The Muslims living here gradually adapted to the customs and tradition of this nation which includes dress, food, and lifestyle. For instance, the Muslim women started wearing saris, bindi, and bangles and also their art forms changed. Islam conversion was reinforced by constructing mosques, Sufi Khanqahs, and Madrasas.

By the end of 16th Century, post Battle of Tukaroi, the Bengal Delta was conquered by the Mughals and Dhaka became the provincial capital during 1608. During the Mughal reign, economic prosperity, agrarian reforms and trading of muslin and Silk trades increased to a definite extent. Agrarian reform made Bengal the rice basket of Indian sub-continent.

During 1717, Nawabs of Bengal constructed their headquarters in Murshidabad. However, last sovereign Nawab got defeated by British on 23 June 1757.

British Bengal

British East India Company started their rule in1757 whose Presidency was made in 1765 in Calcutta.
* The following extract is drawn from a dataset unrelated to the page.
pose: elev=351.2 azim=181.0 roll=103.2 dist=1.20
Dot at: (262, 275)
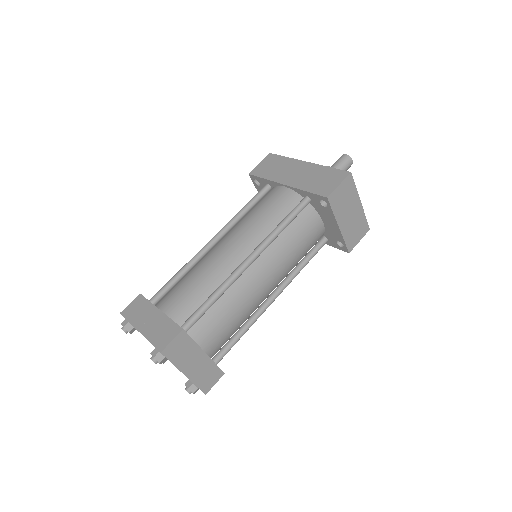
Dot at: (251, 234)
During this period, East Bengal founded the plantation economy which centered jute trade and tea production and the supply of jute increased in the 20th century. In 1905, Bengal was divided by Bengal and founded the administrative division of Assam and Eastern Bengal. This resulted in the Swadeshi Movement by Indian National Congress.

The entire period between 1947 and 1970 was known to have friction between Dominion of Pakistan and East Bengal.

War of Independence of Bangladesh

In the year 1971 23rd of March, the flag of Bangladesh was raised for the very first time. In the liberation war, the locals claimed declaration of Independence and started Multi Bahini, National Liberation Army of Bangladesh. In the war, the army took various steps against the Pakistani forces. India supported the army of Bangladesh in this war. The war lasted for nine long months and finally, the Pakistan army surrendered on 16th December 1971.

Post acquiring independence, the nation became a republic country within secular democracy and Commonwealth. In 1973, this nation joined the Non-Aligned and OIC movement and later became a part of the United Nations.

With passing years, the poverty percentage of Bangladesh is reducing from 57% to 25.6% in 1990 to 2014. Moreover, per capita income has also increased and the nation has witness success in human development. Despite his climate challenge and history, this nation stood upright and is now a tourist location for many.